Several of the managers interviewed by The Times said they were puzzled by the directives, which sent them to corners of the agency where they had no expertise. At least one has filed a whistle-blower lawsuit.
The department is declining to comment on the specific charges leveled against Zinke. But the secretary had plenty to say about what he thinks of the workforce during his talk before the oil trade group.
He said he knew when he took over the department in March that “I got 30% of the crew that’s not loyal to the flag,” according to a report by the Associated Press. He compared the department to a pirate ship that captures “a prized ship at sea, and only the captain and the first mate row over” to finish the mission.

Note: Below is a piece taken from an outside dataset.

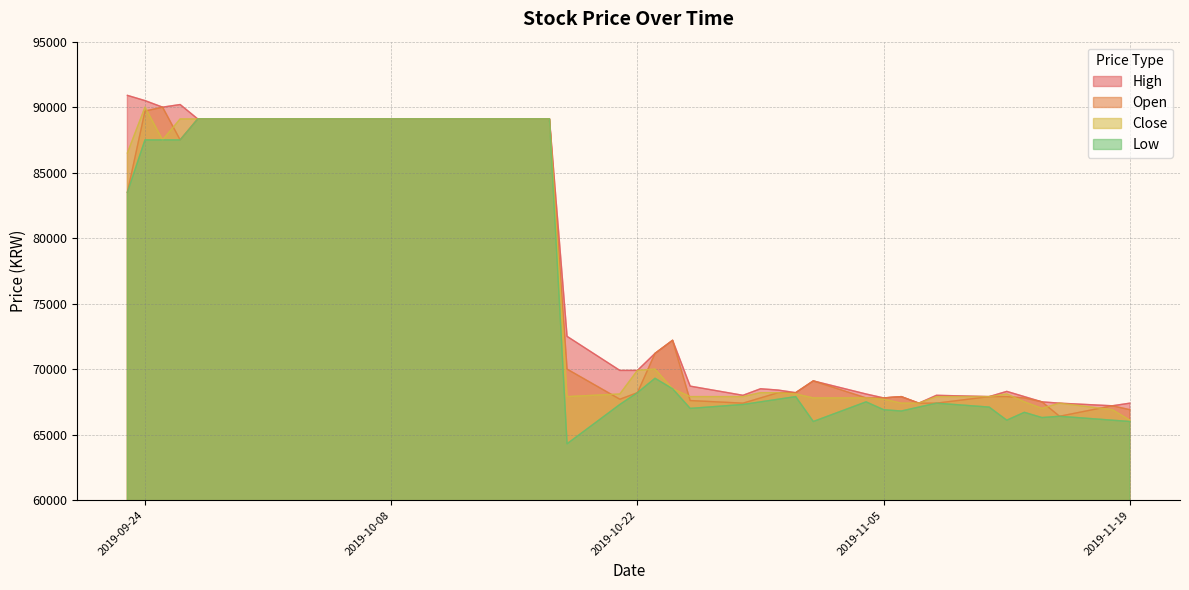

What is the spread (max minus min) of values at 2019-11-15?

1000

Walter Shaub, who in July resigned his post running the federal Office of Government Ethics after repeated clashes with the Trump administration, tweeted that Zinke is misguided about what loyalty means.
“Feds are loyal to America, not junior cabinet secretaries and politicians,” he wrote.
Some senior civil servants have charged that Zinke’s moves were intended to drive experienced managers from federal employment. If that was the motive, Zinke succeeded in some cases.
But the reassignments also landed the department in a high-profile whistleblower lawsuit, filed by Joel Clement, the department’s director of policy analysis who had been leading some of its highest-profile climate change work. Clement was plucked from his work helping Alaskan villages imperiled by rising seas and placed in a post overseeing the auditing of oil and gas leases.